_What to do_:
Rewrite the text of all the material below, replacing "Merauke" with "Jayapura" and keeping everything else the same. Leave out the pictures.

(Collected data)
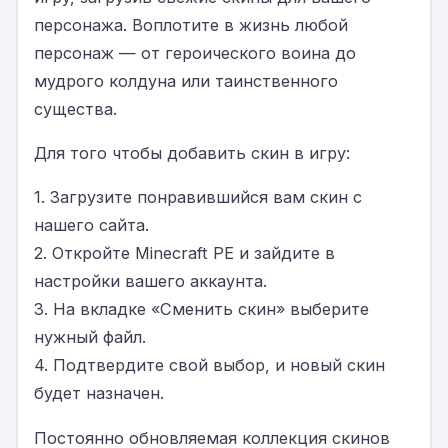
персонажа. Воплотите в жизнь любой
персонаж — от героического воина до
мудрого колдуна или таинственного
существа.
Для того чтобы добавить скин в игру:
1. Загрузите понравившийся вам скин с
нашего сайта.
2. Откройте Minecraft PE и зайдите в
настройки вашего аккаунта.
3. На вкладке «Сменить скин» выберите
нужный файл.
4. Подтвердите свой выбор, и новый скин
будет назначен.
Постоянно обновляемая коллекция скинов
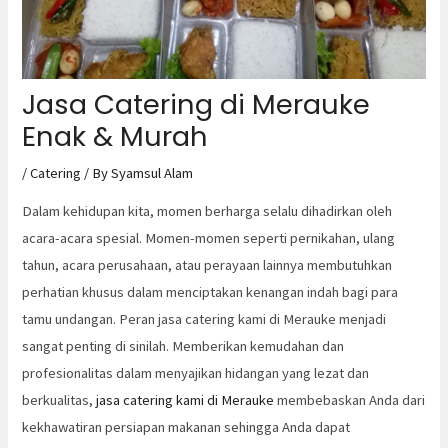
Jasa Catering di Merauke
Enak & Murah
/
Catering
/ By
Syamsul Alam
Dalam kehidupan kita, momen berharga selalu dihadirkan oleh
acara-acara spesial. Momen-momen seperti pernikahan, ulang
tahun, acara perusahaan, atau perayaan lainnya membutuhkan
perhatian khusus dalam menciptakan kenangan indah bagi para
tamu undangan. Peran jasa catering kami di Merauke menjadi
sangat penting di sinilah. Memberikan kemudahan dan
profesionalitas dalam menyajikan hidangan yang lezat dan
berkualitas,
jasa catering kami di Merauke
membebaskan Anda dari
kekhawatiran persiapan makanan sehingga Anda dapat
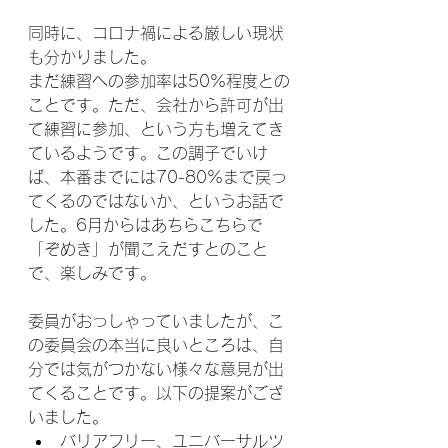
同時に、コロナ禍による厳しい現状
も分かりました。
まだ練習への参加率は50%程度との
ことです。ただ、会社から許可が出
て練習に参加、という方も増えてき
ているようです。この調子でいけ
ば、本番までには70-80%まで戻っ
てくるのではないか、というお話で
した。6月からはあちらこちらで
「ぞめき」が聞こえだすとのこと
で、楽しみです。
委員がおっしゃっていましたが、こ
の委員会の本当に良いところは、自
分では気がつかない様々な意見が出
てくることです。以下の提案がござ
いました。
バリアフリー、ユニバーサルツ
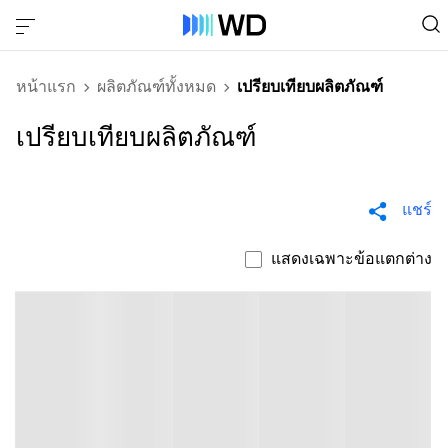
หน้าแรก
ผลิตภัณฑ์ทั้งหมด
เปรียบเทียบผลิตภัณฑ์
เปรียบเทียบผลิตภัณฑ์
แชร์
แสดงเฉพาะข้อแตกต่าง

_Solution to this problem_:
персонажа. Воплотите в жизнь любой
персонаж — от героического воина до
мудрого колдуна или таинственного
существа.
Для того чтобы добавить скин в игру:
1. Загрузите понравившийся вам скин с
нашего сайта.
2. Откройте Minecraft PE и зайдите в
настройки вашего аккаунта.
3. На вкладке «Сменить скин» выберите
нужный файл.
4. Подтвердите свой выбор, и новый скин
будет назначен.
Постоянно обновляемая коллекция скинов
Jasa Catering di Jayapura
Enak & Murah
/
Catering
/ By
Syamsul Alam
Dalam kehidupan kita, momen berharga selalu dihadirkan oleh
acara-acara spesial. Momen-momen seperti pernikahan, ulang
tahun, acara perusahaan, atau perayaan lainnya membutuhkan
perhatian khusus dalam menciptakan kenangan indah bagi para
tamu undangan. Peran jasa catering kami di Jayapura menjadi
sangat penting di sinilah. Memberikan kemudahan dan
profesionalitas dalam menyajikan hidangan yang lezat dan
berkualitas,
jasa catering kami di Jayapura
membebaskan Anda dari
kekhawatiran persiapan makanan sehingga Anda dapat
同時に、コロナ禍による厳しい現状
も分かりました。
まだ練習への参加率は50%程度との
ことです。ただ、会社から許可が出
て練習に参加、という方も増えてき
ているようです。この調子でいけ
ば、本番までには70-80%まで戻っ
てくるのではないか、というお話で
した。6月からはあちらこちらで
「ぞめき」が聞こえだすとのこと
で、楽しみです。
委員がおっしゃっていましたが、こ
の委員会の本当に良いところは、自
分では気がつかない様々な意見が出
てくることです。以下の提案がござ
いました。
バリアフリー、ユニバーサルツ
หน้าแรก
ผลิตภัณฑ์ทั้งหมด
เปรียบเทียบผลิตภัณฑ์
เปรียบเทียบผลิตภัณฑ์
แชร์
แสดงเฉพาะข้อแตกต่าง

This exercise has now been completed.